Cumplí los 18, y ese mismo día tenía que salir del centro. Mis educadores buscaron recursos para menores extutelados, pero no había plaza. Lo único era un lugar tipo albergue. Allí también me trataron bien, y un educador del centro nunca dejó de acompañarme, y me ayudó a confiar en mi a poner en marcha todo lo aprendido en ese centro. Me hizo sentir que no estaba solo, pero al mismo tiempo me ayudó a mostrarme mi realidad tal y como era y a saber llevar mi mochila con orgullo, aunque a veces me desmorono por la dureza de mi historia. Aprendí a relacionarme desde mis circunstancias, nunca utilicé mi historia para obtener compensaciones. Intenté buscar la aceptación y pertenencia en los demás por cómo soy. Y aunque en muchos casos no lo lograba, en la gran mayoría sí. Supe construir una red de personas con las que puedo contar.
Si no hubiera estado en ese centro, no habría conocido a ese educador y, quizá, no habría tenido la oportunidad de reelaborar mi historia para narrarla con un dolor coherente, pero sin sufrimiento. Aún así, sigo pensando que esos centros, deben someterse a una nueva mirada. Se deberían de actualizar metodológicamente y técnicamente. Siguen con modelos arcaicos y basados en premios y castigos, cosa que solo sirve para contener, pero no para reprocesar tanto daño. No todos los niños con los que estuve, fueron acompañados por un educador al finalizar el internamiento.
Terminé mis estudios y empecé a trabajar de lo que estudié, pues me dedico a lo social, a pensar en cómo transformar realidades en verdades para que otros que están por donde yo pasé, puedan gestionar esa incertidumbre con menos angustia y dispongan de oportunidades que realmente se adapten a su madurez y a la verdad de los 18 años. Que, aunque seas mayor de edad, no significa que tengas que ser un adulto en todas sus dimensiones.
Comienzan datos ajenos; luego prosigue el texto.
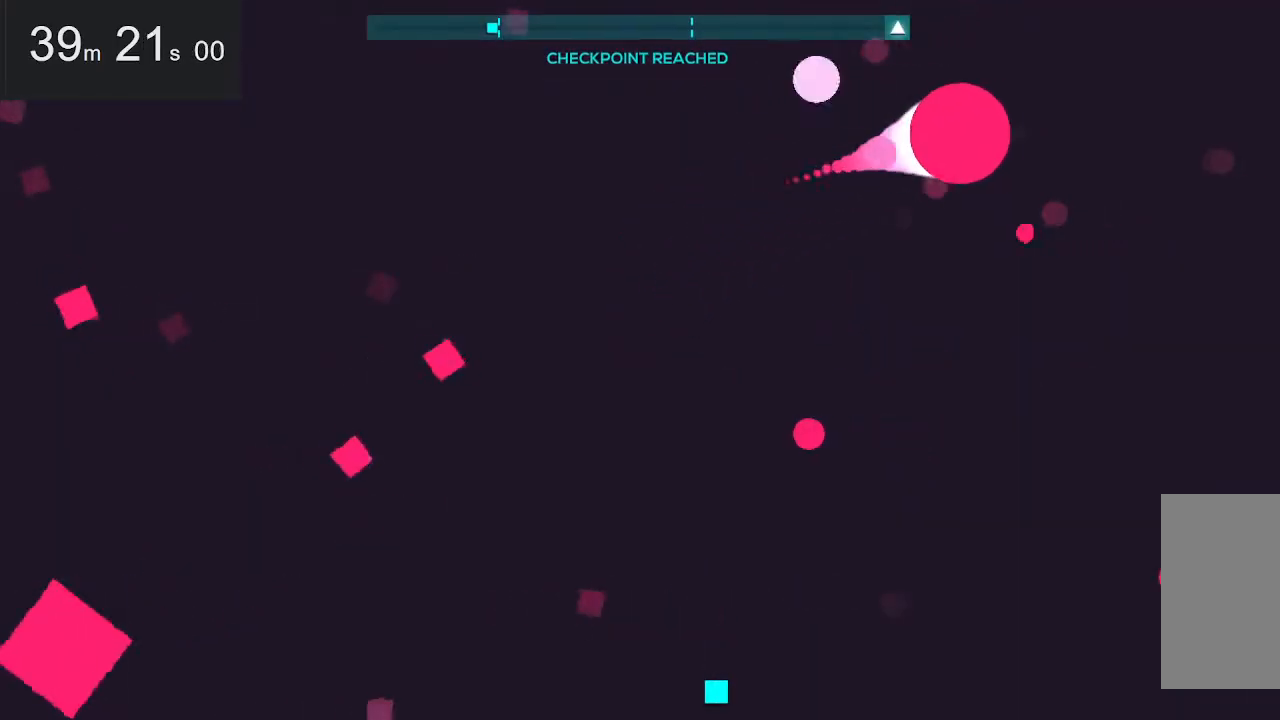
{"keys": ["left"], "mouse": [], "events": [[467, "left", "down"]]}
Acompaño a menores y sus familias para prevenir posibles rupturas o ingresos en centros. Pertenezco a una organización que quiere romper con una visión de la intervención psicoeducativa agotada y desfasada.
Rafael Llor Martínez
Director de la Asociación Albores de Murcia
DÍA MUNDIAL DEL TEAF – Tolerancia Cero
[…] unos meses retomamos el trabajo, al que se unió también Rafa Llor, ya que trabajamos juntos en La Ventana. Desde el principio vimos el potencial para trabajar […]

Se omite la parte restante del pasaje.